Christian Heritage School is a private, coeducational, college preparatory Christian school located in Tyler, Texas. The school houses grades from Kindergarten to Grade 12 and currently has a total school enrollment of approximately 100 students.

==School history==
In the late 1970s, the evangelical Christian organization Youth With a Mission decided to establish a school for children to serve the greater Tyler, Texas area. The organization purchased a school building and site in the Dixie neighborhood of Southwest Tyler, directly behind Tyler Pounds Field Airport. The name of the school was Dixie School and had been built as a WPA project during the 1940s and had served the immediate area for almost 40 years. The building was purchased from Tyler Independent School District after TISD built the new (and current) Dixie Elementary School, roughly three miles from the old location. YWAM took the school and worked to restore it. The school was renovated to keep the older educational look to it while bringing in modern renovations. The old Dixie School football field was converted to a soccer pitch, and the gymnasium would have a chemistry lab installed inside and locker rooms and weight rooms were added in the second level of the gymnasium. New playground equipment was installed for elementary students and a cafe was built for students to eat lunch in. The school opened officially in 1980.

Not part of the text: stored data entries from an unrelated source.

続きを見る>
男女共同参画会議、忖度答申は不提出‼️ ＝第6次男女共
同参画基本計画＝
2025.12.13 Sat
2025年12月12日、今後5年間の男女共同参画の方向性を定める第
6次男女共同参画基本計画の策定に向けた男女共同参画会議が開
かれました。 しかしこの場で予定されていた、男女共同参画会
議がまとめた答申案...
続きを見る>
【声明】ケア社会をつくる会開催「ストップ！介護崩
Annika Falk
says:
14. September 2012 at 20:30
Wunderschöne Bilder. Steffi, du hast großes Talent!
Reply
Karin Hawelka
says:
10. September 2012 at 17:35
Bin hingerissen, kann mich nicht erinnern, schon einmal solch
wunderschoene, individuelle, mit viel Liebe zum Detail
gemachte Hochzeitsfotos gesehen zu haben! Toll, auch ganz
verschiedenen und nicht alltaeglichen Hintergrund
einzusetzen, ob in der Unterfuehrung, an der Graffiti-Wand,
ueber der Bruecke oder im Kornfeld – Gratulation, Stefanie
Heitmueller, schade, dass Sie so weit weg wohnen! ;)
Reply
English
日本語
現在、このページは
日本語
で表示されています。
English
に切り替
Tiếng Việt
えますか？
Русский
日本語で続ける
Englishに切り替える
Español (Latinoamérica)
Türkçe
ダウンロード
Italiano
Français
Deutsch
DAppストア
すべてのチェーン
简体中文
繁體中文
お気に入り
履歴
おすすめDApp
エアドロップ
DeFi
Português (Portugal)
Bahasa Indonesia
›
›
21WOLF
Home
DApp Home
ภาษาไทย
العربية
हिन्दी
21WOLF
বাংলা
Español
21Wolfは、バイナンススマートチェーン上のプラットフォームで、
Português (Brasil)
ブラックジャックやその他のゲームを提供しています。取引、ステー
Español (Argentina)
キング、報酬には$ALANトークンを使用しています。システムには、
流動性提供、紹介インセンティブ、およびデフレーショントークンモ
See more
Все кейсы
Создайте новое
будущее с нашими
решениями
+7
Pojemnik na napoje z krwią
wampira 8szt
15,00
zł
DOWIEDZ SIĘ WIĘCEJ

In the Spring of 2016, James Kilkenny, who had been the Headmaster for almost 36 years, died suddenly. His wife, Barbara Kilkenny, was named Headmistress. Jeff Schapansky who has been the most recent principal at CHS has recently taken a position with another Principle Approach K-12 school in Oklahoma. Rachel Wigent has taken the new role of principal at CHS beginning in 2025 to current.

==Academics==
CHS has a college preparatory, Christian-centered education. CHS adheres to the Principle Approach education model which their teachers are trained in through ongoing teacher training events, or from the Teachers of the Nations programs run by Youth With A Mission. The standards for admission are somewhat high, as students applying must score at least one grade level on a standardized admission test which is administered prior to being accepted.

Most teachers are from other parts of the country and the world, and as part of becoming full-fledged internationally practiced teachers are not paid for their teaching duties. They rely on donations from school benefactors or sponsors affiliated with YWAM for income. Despite this arrangement, many teachers stay at CHS if they find steady income and continue to teach for many years.

==Athletics==
High school sports include Men's Soccer, Women's Volleyball, Men's and Women's Cross Country, Men's and Women's basketball, Men's and Women's Track and Field, and Men's and Women's Tennis.

The Men's soccer team has been playing for 25 years and have won more than a dozen conference championships, six state championships, and three private school national titles.

==Notable alumni==
- Morgan Wade- BMX Rider who has participated in the X-Games. Wade Attended CHS from 1997 to 1999 and played a striker on the Patriot Soccer team.